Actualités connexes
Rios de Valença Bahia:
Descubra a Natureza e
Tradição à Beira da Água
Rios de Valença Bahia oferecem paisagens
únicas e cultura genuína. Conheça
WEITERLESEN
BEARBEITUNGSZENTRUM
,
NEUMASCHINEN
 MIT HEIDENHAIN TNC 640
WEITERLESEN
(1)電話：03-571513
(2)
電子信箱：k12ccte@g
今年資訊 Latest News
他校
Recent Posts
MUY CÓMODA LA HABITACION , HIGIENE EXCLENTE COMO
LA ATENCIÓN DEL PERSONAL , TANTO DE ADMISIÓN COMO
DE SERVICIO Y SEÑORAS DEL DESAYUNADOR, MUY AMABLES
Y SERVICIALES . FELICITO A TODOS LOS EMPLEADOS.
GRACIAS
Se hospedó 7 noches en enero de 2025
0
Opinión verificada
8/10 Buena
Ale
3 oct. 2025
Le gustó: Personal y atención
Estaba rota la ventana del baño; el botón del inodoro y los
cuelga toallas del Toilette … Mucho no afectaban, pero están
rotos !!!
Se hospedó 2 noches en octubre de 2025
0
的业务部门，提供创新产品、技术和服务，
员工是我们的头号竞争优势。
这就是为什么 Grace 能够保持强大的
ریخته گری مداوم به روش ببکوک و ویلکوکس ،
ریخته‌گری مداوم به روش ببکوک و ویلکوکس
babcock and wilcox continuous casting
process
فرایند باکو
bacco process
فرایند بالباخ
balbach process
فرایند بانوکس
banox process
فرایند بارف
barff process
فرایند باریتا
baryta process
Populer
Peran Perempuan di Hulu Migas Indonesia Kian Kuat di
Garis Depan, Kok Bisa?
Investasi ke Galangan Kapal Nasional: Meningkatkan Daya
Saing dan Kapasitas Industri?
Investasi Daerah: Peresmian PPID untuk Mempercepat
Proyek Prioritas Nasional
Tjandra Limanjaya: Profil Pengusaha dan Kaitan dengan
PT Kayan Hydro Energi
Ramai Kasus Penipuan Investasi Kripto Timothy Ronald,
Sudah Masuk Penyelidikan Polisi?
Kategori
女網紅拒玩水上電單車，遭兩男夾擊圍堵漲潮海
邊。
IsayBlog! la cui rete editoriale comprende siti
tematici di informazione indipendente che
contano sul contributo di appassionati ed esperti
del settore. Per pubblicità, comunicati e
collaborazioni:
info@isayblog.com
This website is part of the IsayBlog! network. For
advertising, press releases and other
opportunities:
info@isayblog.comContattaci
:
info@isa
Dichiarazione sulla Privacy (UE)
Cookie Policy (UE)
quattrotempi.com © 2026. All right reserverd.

——

Exercise objective:
Where the string "Bahia" shows up in the listing above, copy the line that holds it.

Answer to this problem:
Rios de Valença Bahia:
Rios de Valença Bahia oferecem paisagens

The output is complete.